President Obama has ordered a full review of NASA's manned space exploration programs.

Even as the new Star Trek movie rekindles interest in space travel and the possibility of extraterrestrial life, NASA's voyages into the cosmos may fall victim to a more earthly reality -- multibillion-dollar budget deficits fueled by bailouts to the banks and automakers.

President Obama on Thursday ordered a full review of the Ares and Orion program, under which the space agency is building a rocket and crew capsule designed to replace the aging shuttle fleet and carry humans deeper into space.

NASA last week implemented layoffs associated with the shuttle's planned retirement next year.

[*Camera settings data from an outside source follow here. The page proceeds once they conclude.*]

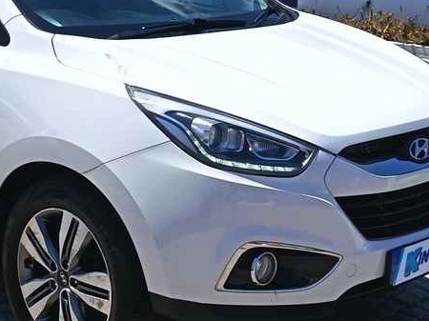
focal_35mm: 82
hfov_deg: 23.5
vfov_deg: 17.9
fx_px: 1016
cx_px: 94
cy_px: 110
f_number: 1.75
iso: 100
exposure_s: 1/1112
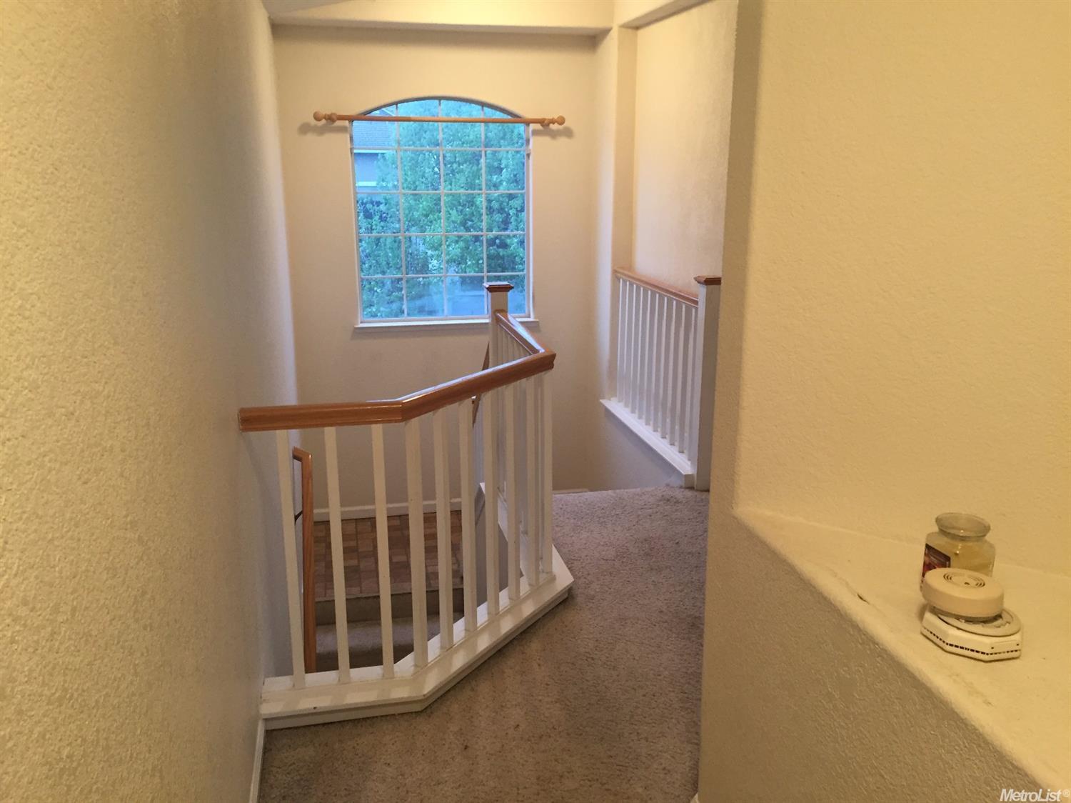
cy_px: 402
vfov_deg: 48.2
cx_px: 536
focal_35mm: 29
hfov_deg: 61.7
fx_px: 897
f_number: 2.2
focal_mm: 4.15
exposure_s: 1/30
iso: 100
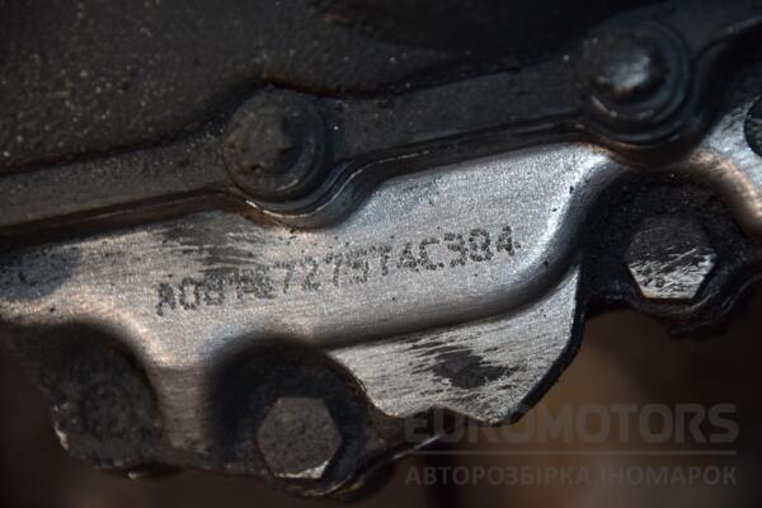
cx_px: 381
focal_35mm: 158
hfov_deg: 13.0
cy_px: 254
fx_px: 3333
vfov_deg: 8.7
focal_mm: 105
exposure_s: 1/60
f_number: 5.6
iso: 800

Obama tapped former aerospace executive Norman Augustine to lead a blue-ribbon panel of experts that will review NASA's goals and related funding requirements. Augustine, who also served on the President's Council of Advisors on Science and Technology, said the review won't be easy.

"I am excited about working with my fellow panel members to examine these difficult and complex questions," said Augustine, in a statement. "I am a real believer in the value of this nation's human spaceflight activities and will do everything I can to provide the information needed to help the country maintain the spectacular arc of progress NASA has fueled for five decades."

The Ares and Orion program was born of former President George W. Bush's "Vision for Space Exploration" blueprint. The Ares and Orion vehicles were scheduled to come online in 2014. Work will continue on the program while the review is ongoing, NASA said.

Meanwhile, the agency said it received a 5% increase in funding, to $18.69 billion, for the fiscal year 2010. The funding will cover a range of activities, including work to complete the International Space Station, exploration of the solar system, and aeronautics research.

"With this budget NASA is able to support a balanced portfolio of priorities," said acting NASA administrator Christopher Scolese.